Era el día de mi cumpleaños y mi padre llegó borracho a casa. Debo decir que mi padre era un hombre al que le gustaba mucho beber. Él decía que lo hacía por necesidad, pero yo estoy convencido de que lo hacía por puro placer. A nadie en la familia le sorprendió que llegara en aquel estado, de hecho, estábamos bastante acostumbrados. Lo que nos sorprendió aquel día fue el aspecto que traía consigo. Estaba pálido, descolorido, no parecía él. A eso de las siete de la tarde, pocos minutos antes de sacar el pastel, mi padre se acercó al pequeño mueble que teníamos en el comedor, como hacía todos los días, sacó su botella de whisky y empezó a beber otra vez. Acto seguido, se sentó en el sofá. Recuerdo que todos mis familiares lo miraron avergonzados, como reprochando su acción, pero él no les hizo ni caso. Se sirvió una copa y después otra y, cuando iba por la tercera, su cuerpo se empezó a desvanecer. Fue un fenómeno extraño, inaudito. Nunca le había pasado algo así.
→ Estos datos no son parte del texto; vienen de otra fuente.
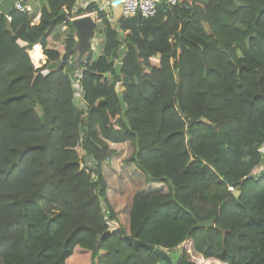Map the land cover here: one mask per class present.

Recuerdo la cara de estupefacción de mi madre, también recuerdo que, en más de una ocasión, mi tío le pidió que lo dejara. Era inútil. Su afición por la bebida era demasiado poderosa y nadie podía pararlo. Cuando ya solo le quedaba el culo de la botella, apenas podíamos verlo. Su cuerpo se había fundido con el color azul verdoso de los cojines del sofá. Todos estábamos desconcertados. Él no paraba de repetirnos que aquello era algo de lo más normal. Finalmente, llegó el momento que todos estábamos esperando. Mi familia se reunió alrededor de la mesa para que yo soplara las velas. Mi padre, ni se movió. Pusieron la tarta delante de mí y me dijeron que cerrara los ojos para pedir un deseo. Justo en ese momento, él se servía su última copa. Abrí los ojos con determinación, miré las velas como si fueran un enemigo al que debía vencer, y soplé con todas mis fuerzas. Cuando se apagaron, todos aplaudieron emocionados. Yo, por mi parte, dirigí los ojos hacia el sofá. Fue entonces cuando me di cuenta de que mi deseo se había cumplido. Mi padre acababa de desaparecer.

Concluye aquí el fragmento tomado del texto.